The First Page Of: I See You Everywhere by Julia Glass


In the interest of full disclosure, I loved JULIA GLASS’s previous two novels: her National Book Award-winning debut, THREE JUNES and the follow-up, THE WHOLE WORLD OVER. So when I saw an advance copy of her latest, I SEE YOU EVERYWHERE on a co-worker’s desk, I snatched it when no one was looking.

After the jump, the first page of Ms. Glass’s latest courtesy of PANTHEON BOOKS, along with the final verdict on whether I decide to keep reading.

Swim to the Middle


I avoid reunions. I’m not a rebel, a recluse, or a sociopath, and I’m too young to qualify as a crank, even if it’s true that I just spent the evening of my twenty-fifth birthday not carousing with friends or drinking champagne at a candlelit table for two but resolutely alone and working, glazing a large ovoid porcelain bowl while listening to Ella Fitzgerald sing songs by the Gershwin brothers. (A crank could never love Gershwin.) My one real boyfriend in college, just before we broke up, told me I’m nostalgic to a fault. He professed contempt for what he called “the delusional sound track to our parents’ deluded lives.” He informed me that you can’t be nostalgic for things that had their heyday before you were so much as born. Just about any member of my family would have laughed him out the door and down the garden path.

Family reunions are the worst-all that competition disguised as fellowship-and they’re also the hardest to avoid. But when my father’s Great-Aunt Lucy died last summer, there was an inheritance at stake, a collection of antique jewelry. Not the glossy priceless stuff-no diamonds, tiaras, or niagaras of pearls. Not things you’d sell but things so deliciously old-fashioned and stylish that to wear them makes you feel like a character from a Jane Austen novel or a Chekhov play. The one piece I remembered most vividly was a cameo, two inches square, ivory on steel-blue Pacific coral, a woman’s face inclined toward her hand, in her slender fingers an iris. Aunt Lucy had worn that cameo day and night, winter and summer, on lace and wool. Maybe she’d left us a charm bracelet, maybe earrings of garnet or Mexican silver, but mostly I wondered about that cameo.

And wanted it. I’d wanted it since I was a little girl.

My reaction: As a hedonist, I’m not feeling our narrator, Louise Jardine.

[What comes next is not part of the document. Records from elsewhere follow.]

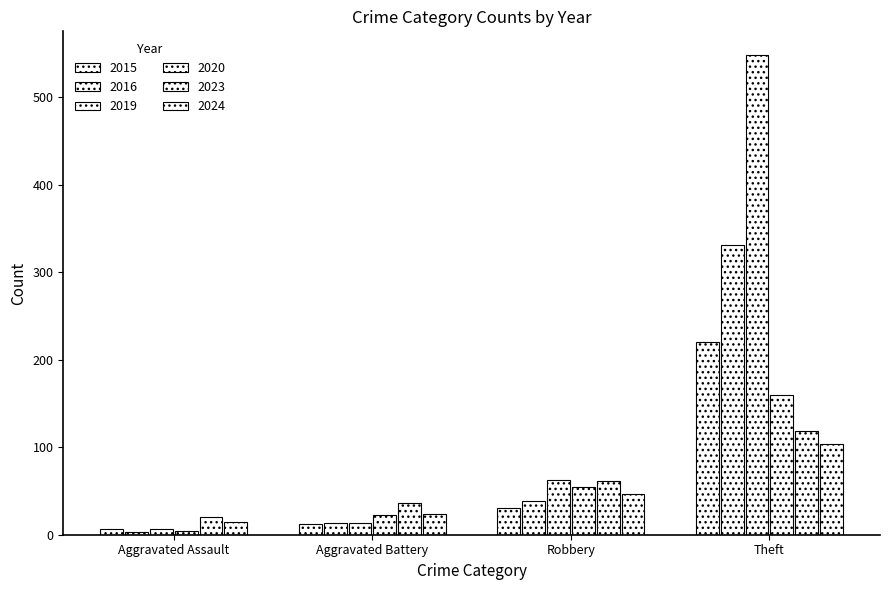

How many distinct data groups are displayed?

6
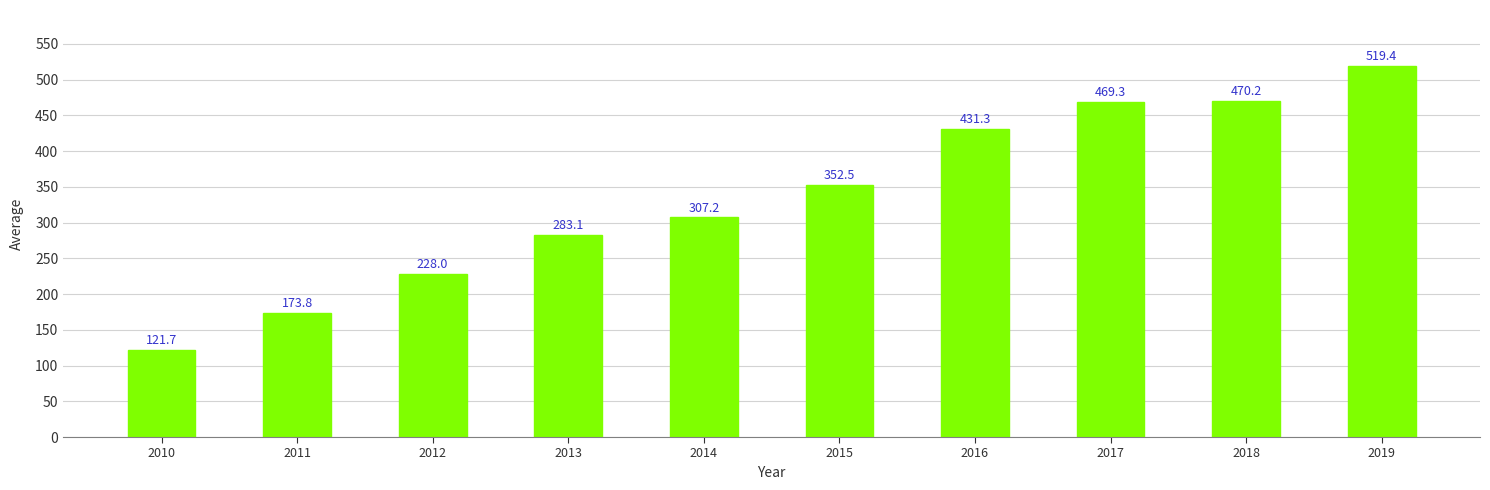

List the labels in order of value, largest first.

2019, 2018, 2017, 2016, 2015, 2014, 2013, 2012, 2011, 2010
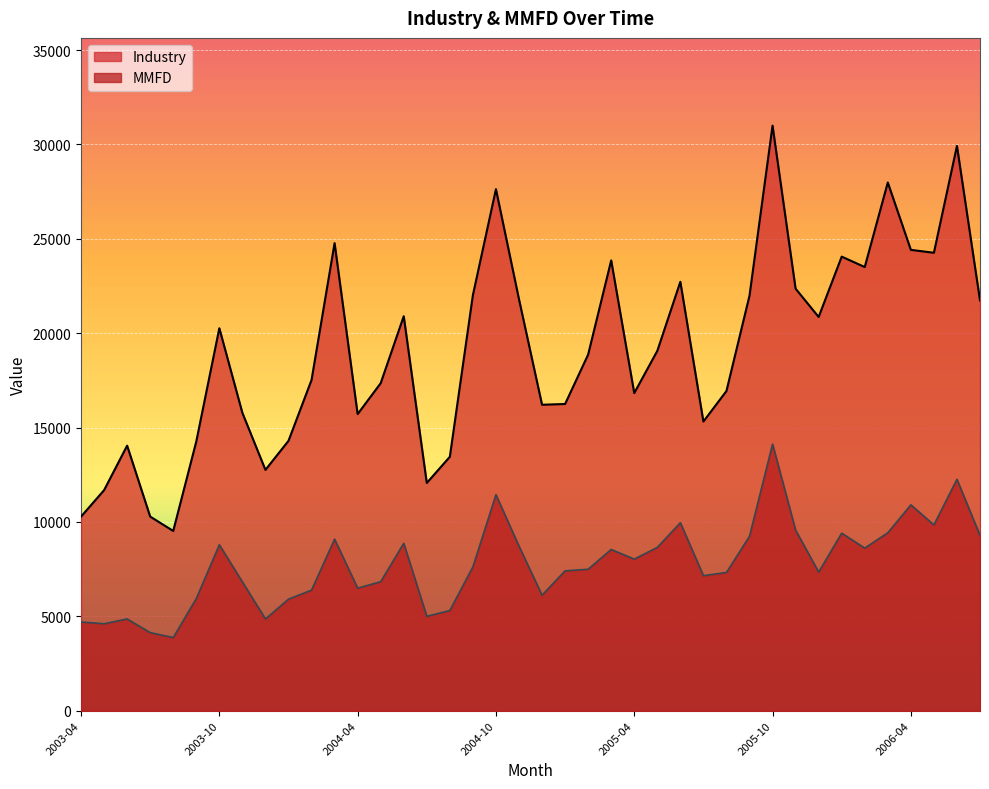

What is the label of the 8th point from the right?

2005-12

The eldest of the two sisters that this story follows, the book jacket describes her as “the conscientious student, precise and careful: the one who yearns for a good marriage, an artistic career, a family.” Boring.

The yet to be introduced Clem, the “archetypal youngest” and family favorite, sounds much more promising. As the sensibility to Louise’s sense, I’m guessing that she’ll make her sister look less wet blanket and more martyr by contrast.

The verdict: Of course I’ll keep reading. You can’t reject a tale about a 25-year relationship until you’ve met both characters and watched them interact. Plus, the semi-autobiographical element to this latest work has piqued my interest as a Glass devotee.